The library was opened by HG Bishop Mattaos, Abbot of Deir al-Surian, and the event attended James Watt, HM Ambassador to Egypt; Sir Derek Plumbly, President of The Levantine Foundation; Mr. Mounir Fakhry Abdel Nour, former Egyptian Prime Minster; Amb. Dr. Mohamed Shaker, Chairman of the Sawiris Foundation for Social Development; Dr Khalil Nougaim, Executive Director of The Levantine Foundation in Egypt; Elizabeth Sobczynski, CEO The Levantine Foundation and many distinguished heads of the Coptic Orthodox Church, and other eminent guests.
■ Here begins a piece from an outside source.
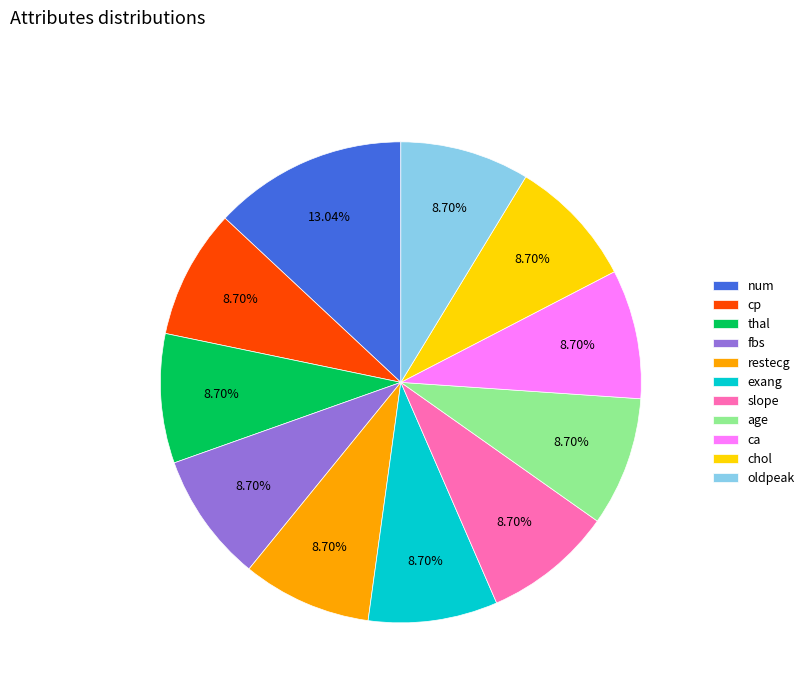

What portion of the pie excludes fbs?

91.3%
The new library, partially funded by the Foundation, has been built within the tenth century walls of the sixth century Coptic monastery to house the priceless collection of ancient Christian Coptic, Syriac, Ethiopic, and Arabic manuscripts, many of which date back to the fifth, sixth, and seventh centuries A.D. The Levantine Foundation is strongly committed to the preservation and recording of these important manuscripts.
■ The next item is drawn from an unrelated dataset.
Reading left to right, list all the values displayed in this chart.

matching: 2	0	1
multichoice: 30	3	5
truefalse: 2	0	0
The purpose-built library will provide world class storage for the collection and facilities for all aspects of book conservation, including education and training which will enable unrivalled state-of-the-art care for the library’s precious collection. The building is equipped with an advanced temperature and humidity control system for long term preservation, a conservation laboratory, and public access areas such as reading rooms for visiting scholars. Biannual conservation field campaigns organised by The Levantine Foundation will give British, European, and Egyptian conservators unique professional development opportunities to acquire broader capability and ‘extended professionalism’ characterised by independent judgment, involvement in
a community of practice, and the demonstration of practical or intellectual leadership.
Elizabeth Sobczynski, founder and CEO of The Levantine Foundation commented on the new library:
“This is the most exciting moment since the inception of the organisation in 2002. For the past ten years it has been my dream to safely house this unique collection, to ensure its survival for future generations, and with modern technology, make it accessible to the world of scholarship. Now that my dream has been fulfilled, I look forward to working with the collection and training Egyptian conservators on how to best preserve their cultural heritage for future generations”.
The completion of the library is the culmination of ten years of work by the Monastic Council and the Levantine Foundation and marks a turning point in the library’s history. These critically important manuscripts can now be protected and preserved for generations to come ensuring their survival.